When he attended a Sunday service, he was even more surprised. This looked more vibrant and free than his childhood memories of church. “I never saw people kneeling down or skipping and jumping with joy for the God they worship. It was a picture of spirituality that I wanted for my life.”
The pastor startled Matthew when he said, “There’s somebody here who’s got a headache, starting from the temple going around the back of the neck.”
It was an exact description of Matthew’s headache. “I lifted up my hand and said, ‘That’s me, that’s me!’ Nobody else lifted up their hand; I knew it was me.”
The pastor pointed his finger at Matthew and said, “I sense that God wants to tell you that he really loves you.”
The message of God’s love resonated powerfully in his soul. “That one simple phrase changed my life forever. I did not receive that as a word from a man. It was really a word from God the Father.”
If God loves me, I want to get to know Him, he thought.
Matthew bought his first Bible and began to grow in his knowledge of God. “I encountered Bible verses about homosexuality, and at first, I was like, what, so homosexuality is a sin in the Bible?”
Matthew wasn’t sure if he was homosexual, as described in the Bible, because his gay lifestyle felt very natural to him.
He began to wrestle with God in prayer: God, I would do anything to please you, I will do anything to be in your will. But I’ve got doubts; I’ve got questions. I need you to convince me, I need you to convict me. If I am homosexual, I don’t want to live this life, because I don’t want to grieve your Spirit. And I know that if you say homosexuality is a sin…you’ve got something better for me.
“I just prayed, I left it in God’s hands, and then this understanding came. I understood that God does not see me as homosexual. Because, well, if I stopped the practice, he doesn’t see me as homosexual. I understood that homosexuality is not a feeling, it’s a practice.”
Matthew previously held the cultural understanding that homosexuality is an identity, rather than a practice – a behavior he could choose to stop. A person could be heterosexual and still choose to engage in homosexual behavior, he reasoned.
“When I understood that, I got this instant sense of freedom,” he said.
When he decided to follow Jesus, making him the Lord and Savior of his life, his life changed.
“There’s something about the Father’s love that completely wrecked me and completely changed my life. It’s a perfect love that we all need to experience for ourselves. There is no relationship that I have experienced in my life that has fulfilled me as much as having a relationship with a God who loves me, and wants to reveal Himself to me.
God refreshed Matthew’s identity, as a new creature in Christ, rather than a homosexual.
Wow! he thought, so I’m not a homosexual in God’s eyes. If I stop this relationship, I can be free from that label. I can be free from all those words that were spoken over me by people who tried to bring confusion to my life.
“The Word of God and Jesus set me free, and gave me hope for family, he gave me a future. I decided to face my partner and told him, ‘Look, this is an ungodly relationship. We cannot serve God and have this ungodly relationship.’
“When I obeyed the Word of God I felt so much more peace. I felt so much more joy in my life.

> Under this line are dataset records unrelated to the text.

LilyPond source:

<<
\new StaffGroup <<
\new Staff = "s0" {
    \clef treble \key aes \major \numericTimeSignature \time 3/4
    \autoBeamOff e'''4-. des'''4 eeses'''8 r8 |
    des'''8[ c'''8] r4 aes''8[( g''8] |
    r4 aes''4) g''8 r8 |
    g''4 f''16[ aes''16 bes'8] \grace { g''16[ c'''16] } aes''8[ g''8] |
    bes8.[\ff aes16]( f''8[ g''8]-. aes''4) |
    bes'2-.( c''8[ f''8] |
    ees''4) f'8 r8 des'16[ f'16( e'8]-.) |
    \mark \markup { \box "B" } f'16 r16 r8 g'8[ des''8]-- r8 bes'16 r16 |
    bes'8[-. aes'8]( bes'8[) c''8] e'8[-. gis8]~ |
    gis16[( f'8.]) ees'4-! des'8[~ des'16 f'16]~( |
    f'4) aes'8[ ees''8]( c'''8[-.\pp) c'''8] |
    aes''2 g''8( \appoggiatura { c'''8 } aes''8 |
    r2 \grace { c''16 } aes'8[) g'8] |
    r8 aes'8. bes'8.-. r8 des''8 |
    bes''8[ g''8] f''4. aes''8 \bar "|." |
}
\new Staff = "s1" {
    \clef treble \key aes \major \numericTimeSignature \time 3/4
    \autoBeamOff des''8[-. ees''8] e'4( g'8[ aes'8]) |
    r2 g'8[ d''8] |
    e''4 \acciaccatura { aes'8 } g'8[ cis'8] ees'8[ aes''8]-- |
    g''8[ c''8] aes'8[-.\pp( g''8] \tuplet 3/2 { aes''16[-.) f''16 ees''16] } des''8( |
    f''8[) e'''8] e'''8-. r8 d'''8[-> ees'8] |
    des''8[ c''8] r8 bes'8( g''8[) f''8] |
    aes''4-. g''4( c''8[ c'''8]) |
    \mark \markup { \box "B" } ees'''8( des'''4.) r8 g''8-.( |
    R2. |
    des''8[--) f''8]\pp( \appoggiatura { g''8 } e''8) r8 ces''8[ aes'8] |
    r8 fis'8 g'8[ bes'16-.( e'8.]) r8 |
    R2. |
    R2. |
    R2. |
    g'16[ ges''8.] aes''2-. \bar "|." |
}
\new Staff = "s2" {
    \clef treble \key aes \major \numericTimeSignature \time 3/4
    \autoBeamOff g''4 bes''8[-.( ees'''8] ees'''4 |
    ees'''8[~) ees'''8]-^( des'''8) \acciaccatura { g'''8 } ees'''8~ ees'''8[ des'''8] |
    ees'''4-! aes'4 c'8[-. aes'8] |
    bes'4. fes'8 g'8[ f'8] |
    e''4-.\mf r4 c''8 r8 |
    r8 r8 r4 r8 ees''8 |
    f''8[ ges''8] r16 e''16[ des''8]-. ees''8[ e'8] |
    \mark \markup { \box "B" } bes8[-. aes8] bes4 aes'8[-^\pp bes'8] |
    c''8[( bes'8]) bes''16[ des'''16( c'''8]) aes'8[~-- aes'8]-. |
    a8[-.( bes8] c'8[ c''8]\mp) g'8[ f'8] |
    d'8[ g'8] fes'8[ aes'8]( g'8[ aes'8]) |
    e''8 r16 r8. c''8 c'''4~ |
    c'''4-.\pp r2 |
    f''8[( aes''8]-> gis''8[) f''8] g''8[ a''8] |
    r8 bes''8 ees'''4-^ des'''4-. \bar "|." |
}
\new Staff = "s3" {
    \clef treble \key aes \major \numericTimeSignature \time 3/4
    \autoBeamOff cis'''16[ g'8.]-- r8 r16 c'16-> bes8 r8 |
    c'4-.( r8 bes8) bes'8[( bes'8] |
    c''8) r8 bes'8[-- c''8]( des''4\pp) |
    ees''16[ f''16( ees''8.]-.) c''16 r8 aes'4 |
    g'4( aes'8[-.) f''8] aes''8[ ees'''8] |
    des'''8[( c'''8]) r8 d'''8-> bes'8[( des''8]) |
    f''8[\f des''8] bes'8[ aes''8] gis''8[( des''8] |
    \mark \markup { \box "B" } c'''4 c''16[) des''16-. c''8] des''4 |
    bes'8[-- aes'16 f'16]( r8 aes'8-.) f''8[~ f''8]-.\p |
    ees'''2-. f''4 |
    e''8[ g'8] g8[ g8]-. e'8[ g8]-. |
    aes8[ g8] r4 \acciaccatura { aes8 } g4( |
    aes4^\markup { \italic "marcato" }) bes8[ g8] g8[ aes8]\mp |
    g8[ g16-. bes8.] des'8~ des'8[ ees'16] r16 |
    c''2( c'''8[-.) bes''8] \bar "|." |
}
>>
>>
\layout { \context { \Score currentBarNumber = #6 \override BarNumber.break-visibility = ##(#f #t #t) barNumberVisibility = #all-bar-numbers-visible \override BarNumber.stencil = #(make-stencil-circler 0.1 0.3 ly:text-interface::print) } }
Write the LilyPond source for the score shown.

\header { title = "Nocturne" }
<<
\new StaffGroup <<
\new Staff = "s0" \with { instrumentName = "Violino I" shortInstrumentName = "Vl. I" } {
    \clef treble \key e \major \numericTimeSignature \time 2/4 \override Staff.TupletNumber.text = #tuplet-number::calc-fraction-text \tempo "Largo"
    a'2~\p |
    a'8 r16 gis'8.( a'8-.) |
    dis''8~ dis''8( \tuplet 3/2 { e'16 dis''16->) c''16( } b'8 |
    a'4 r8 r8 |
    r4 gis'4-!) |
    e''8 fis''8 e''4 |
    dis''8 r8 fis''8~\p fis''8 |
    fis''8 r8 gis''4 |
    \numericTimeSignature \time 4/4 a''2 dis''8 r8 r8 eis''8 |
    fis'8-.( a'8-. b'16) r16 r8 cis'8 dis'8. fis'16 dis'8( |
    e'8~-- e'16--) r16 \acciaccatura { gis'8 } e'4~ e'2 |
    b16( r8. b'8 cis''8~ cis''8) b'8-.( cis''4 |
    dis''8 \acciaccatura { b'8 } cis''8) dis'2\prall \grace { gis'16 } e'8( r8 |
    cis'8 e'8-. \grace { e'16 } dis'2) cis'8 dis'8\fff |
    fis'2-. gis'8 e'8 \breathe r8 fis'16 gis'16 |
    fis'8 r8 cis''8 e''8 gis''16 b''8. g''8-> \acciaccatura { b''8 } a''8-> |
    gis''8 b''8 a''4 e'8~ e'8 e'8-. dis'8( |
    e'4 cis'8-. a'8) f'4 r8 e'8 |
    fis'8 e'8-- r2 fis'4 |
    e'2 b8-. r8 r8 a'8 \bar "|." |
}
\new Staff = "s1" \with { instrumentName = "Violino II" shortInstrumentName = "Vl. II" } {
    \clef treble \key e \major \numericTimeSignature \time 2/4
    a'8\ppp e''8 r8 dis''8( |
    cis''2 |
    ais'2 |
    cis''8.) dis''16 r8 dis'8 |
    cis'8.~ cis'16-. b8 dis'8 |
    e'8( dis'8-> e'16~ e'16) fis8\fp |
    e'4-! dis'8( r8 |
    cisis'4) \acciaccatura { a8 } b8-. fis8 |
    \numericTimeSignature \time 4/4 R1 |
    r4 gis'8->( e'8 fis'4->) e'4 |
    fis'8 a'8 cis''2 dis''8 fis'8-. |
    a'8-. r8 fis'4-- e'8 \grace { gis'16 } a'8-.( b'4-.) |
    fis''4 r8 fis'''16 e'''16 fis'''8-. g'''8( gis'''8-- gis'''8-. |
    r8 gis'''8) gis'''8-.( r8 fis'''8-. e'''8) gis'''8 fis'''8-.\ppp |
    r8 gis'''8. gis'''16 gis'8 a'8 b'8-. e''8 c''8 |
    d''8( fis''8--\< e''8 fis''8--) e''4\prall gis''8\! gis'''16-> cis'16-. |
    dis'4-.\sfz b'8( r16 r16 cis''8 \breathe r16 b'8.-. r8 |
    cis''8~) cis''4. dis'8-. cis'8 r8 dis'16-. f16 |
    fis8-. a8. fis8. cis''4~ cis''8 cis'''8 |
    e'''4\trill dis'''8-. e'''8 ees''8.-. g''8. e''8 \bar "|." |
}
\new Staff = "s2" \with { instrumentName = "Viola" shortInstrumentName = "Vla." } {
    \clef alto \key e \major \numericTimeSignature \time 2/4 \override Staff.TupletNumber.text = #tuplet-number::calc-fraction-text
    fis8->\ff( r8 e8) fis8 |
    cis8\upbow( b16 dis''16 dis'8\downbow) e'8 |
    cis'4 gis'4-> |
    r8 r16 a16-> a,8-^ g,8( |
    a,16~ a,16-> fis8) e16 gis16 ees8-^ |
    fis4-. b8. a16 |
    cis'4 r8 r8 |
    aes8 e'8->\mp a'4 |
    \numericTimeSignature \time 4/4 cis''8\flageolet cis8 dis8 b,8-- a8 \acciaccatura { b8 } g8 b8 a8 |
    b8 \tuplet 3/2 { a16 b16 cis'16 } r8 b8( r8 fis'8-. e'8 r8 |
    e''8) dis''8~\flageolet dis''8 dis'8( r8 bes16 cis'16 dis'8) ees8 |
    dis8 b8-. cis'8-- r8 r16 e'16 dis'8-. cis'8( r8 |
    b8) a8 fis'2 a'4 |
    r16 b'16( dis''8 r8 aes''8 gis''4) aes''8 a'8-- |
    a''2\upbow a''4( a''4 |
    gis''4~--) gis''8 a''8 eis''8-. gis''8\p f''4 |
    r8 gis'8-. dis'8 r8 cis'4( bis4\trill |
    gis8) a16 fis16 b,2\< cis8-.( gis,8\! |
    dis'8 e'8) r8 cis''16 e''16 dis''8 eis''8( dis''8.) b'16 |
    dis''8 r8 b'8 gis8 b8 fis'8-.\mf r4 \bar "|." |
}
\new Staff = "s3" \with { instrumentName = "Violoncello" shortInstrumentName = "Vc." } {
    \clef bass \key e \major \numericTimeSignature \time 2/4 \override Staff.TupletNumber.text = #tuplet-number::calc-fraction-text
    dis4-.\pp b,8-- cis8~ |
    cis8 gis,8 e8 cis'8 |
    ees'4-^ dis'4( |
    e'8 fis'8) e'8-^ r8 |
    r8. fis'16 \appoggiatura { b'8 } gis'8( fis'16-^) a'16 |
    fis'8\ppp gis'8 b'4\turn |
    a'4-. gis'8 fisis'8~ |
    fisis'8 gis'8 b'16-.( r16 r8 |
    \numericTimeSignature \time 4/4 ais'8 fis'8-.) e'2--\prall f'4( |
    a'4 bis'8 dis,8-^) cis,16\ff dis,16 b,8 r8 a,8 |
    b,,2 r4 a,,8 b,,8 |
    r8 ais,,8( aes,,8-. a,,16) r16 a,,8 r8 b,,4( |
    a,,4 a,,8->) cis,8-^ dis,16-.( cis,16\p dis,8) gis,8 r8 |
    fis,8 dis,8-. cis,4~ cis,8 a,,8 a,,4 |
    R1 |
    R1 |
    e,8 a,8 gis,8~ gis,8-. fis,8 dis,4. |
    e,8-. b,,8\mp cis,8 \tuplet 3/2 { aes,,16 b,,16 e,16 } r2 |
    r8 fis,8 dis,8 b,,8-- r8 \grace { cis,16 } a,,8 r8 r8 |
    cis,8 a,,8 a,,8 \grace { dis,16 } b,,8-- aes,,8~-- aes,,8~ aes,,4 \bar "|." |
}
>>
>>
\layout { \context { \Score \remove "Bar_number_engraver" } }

I wasn’t walking around miserable because God was telling me to do this. I felt free, and this is the beauty of serving Jesus.
“I’m not going to tell you my feelings changed overnight. That has not been my experience. But it was the beginning of a journey.
“So it’s been a process of years of God showing me more and more, giving me understanding, giving me revelation. I chose to be patient. I chose to accept that things would not change necessarily overnight, but God was going to take me on a journey of freedom.
“It was gradual and graceful. I went from saying I’m happy to be single all my life, to saying no, I’m open to the idea of being married to a beautiful woman. I open my mind to the idea of having kids and having children. God has been correcting my thoughts. He has helped me to find my manhood in him.
“Now I’m looking forward to getting married. I believe I’m being prepared for marriage. I’m leaving it in God’s hands.”